Reproduce word for word the part of the aquarium lighting post that runs from "## Ajaxandrew (Jan" up to and including "hours a day.".

TEXT SEGMENT:

....

# 6x39w T5HO Freshwater too much?



## Ajaxandrew (Jan 8, 2015)

Hello
I recently upgraded my double 39w fixture to a quadruple, it produces beautiful results in both growth and aesthetics. Then I got to thinking why not run both? They stay on about 12 hours a day.
And I have been doing that on my 65g 24" deep tank for a month now. Lately however my plants, especially pogostemon-helferi and Val's have lost their once vibrant green and and yellowing/browning, I'm wondering if it's too much light? The tank is co2 injected and the substrate is flourite capped topsoil (the tank was supposed to be a Walstad but I couldn't cope with the low maintainence). The other thing I'm wondering is if I should start fertilizing given the high light and resulting growth, surely the topsoil can't provide for everything? I will Prob try EI dosing with dry Ferts once I figure out where to buy it. Also noticing a lot of new algae growth on vals closer to the top near the bulbs (six inches).

....

EXTRACTED MATERIAL:

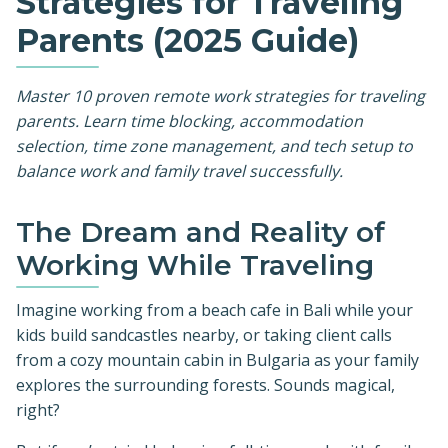
Strategies for Traveling
Parents (2025 Guide)
Master 10 proven remote work strategies for traveling
parents. Learn time blocking, accommodation
selection, time zone management, and tech setup to
balance work and family travel successfully.
The Dream and Reality of
Working While Traveling
Imagine working from a beach cafe in Bali while your
kids build sandcastles nearby, or taking client calls
from a cozy mountain cabin in Bulgaria as your family
explores the surrounding forests. Sounds magical,
right?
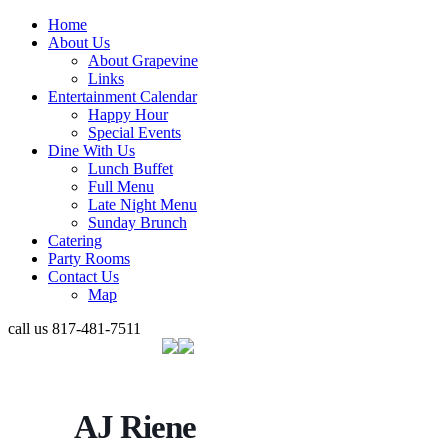
Home
About Us
About Grapevine
Links
Entertainment Calendar
Happy Hour
Special Events
Dine With Us
Lunch Buffet
Full Menu
Late Night Menu
Sunday Brunch
Catering
Party Rooms
Contact Us
Map
call us
817-481-7511
AJ Riene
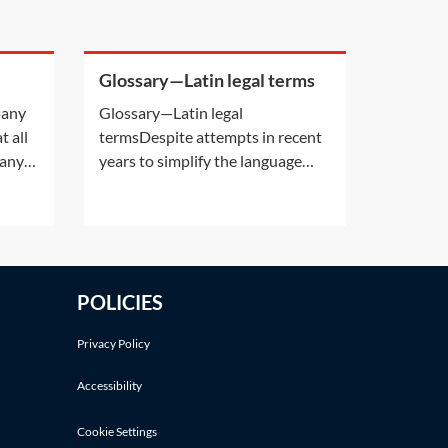
Glossary—Latin legal terms
been
pany
Glossary—Latin legal
ed?
t all
termsDespite attempts in recent
pany
years to simplify the language
ot
used in legal cases, there are still a
pt in
number of Latin phrases
7 of
commonly used in personal injury
A
claims. The following Latin
phrases are listed in alphabetical
POLICIES
order:Latin
termDefinitionMeaningActa iure imperiiLegal
Privacy Policy
Accessibility
Cookie Settings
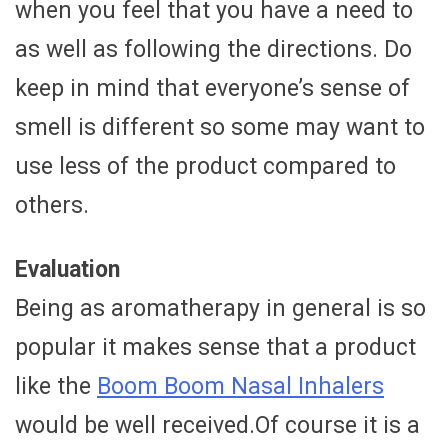
when you feel that you have a need to
as well as following the directions. Do
keep in mind that everyone’s sense of
smell is different so some may want to
use less of the product compared to
others.
Evaluation
Being as aromatherapy in general is so
popular it makes sense that a product
like the
Boom Boom Nasal Inhalers
would be well received.Of course it is a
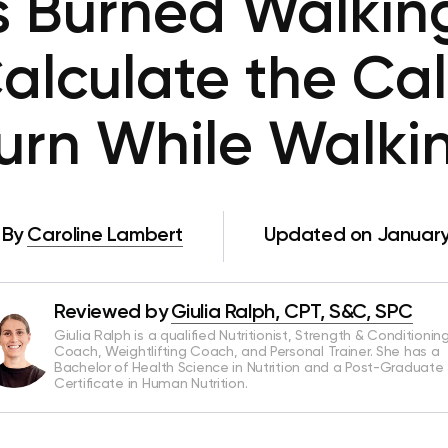
s Burned Walking
alculate the Cal
urn While Walki
By
Caroline Lambert
Updated on January
Reviewed by
Giulia Ralph, CPT, S&C, SPC
Giulia Ralph is a qualified Nutritionist, Strength & Conditionin
Coach, Weightlifting Coach, and Personal Trainer. She has a
Bachelor of Health Science in Nutrition and a Post-Graduate
Certificate in Human Nutrition.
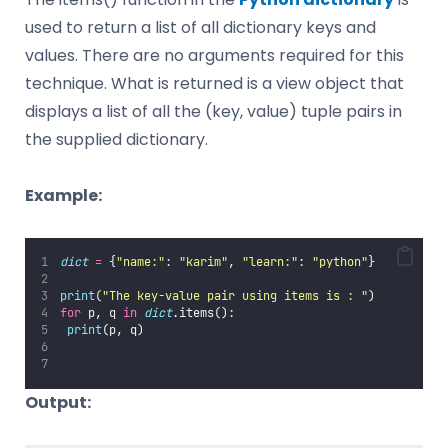
used to return a list of all dictionary keys and
values. There are no arguments required for this
technique. What is returned is a view object that
displays a list of all the (key, value) tuple pairs in
the supplied dictionary.
Example:
dict
=
 {
"
name:
"
: 
"
karim
"
, 
"
learn:
"
: 
"
python
"
}
print
(
"
The key-value pair using items is : 
"
)
for
 p, q 
in
dict
.items():
print
(p, q)
Output:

....

WRITTEN REPLY:
## Ajaxandrew (Jan 8, 2015)

Hello
I recently upgraded my double 39w fixture to a quadruple, it produces beautiful results in both growth and aesthetics. Then I got to thinking why not run both? They stay on about 12 hours a day.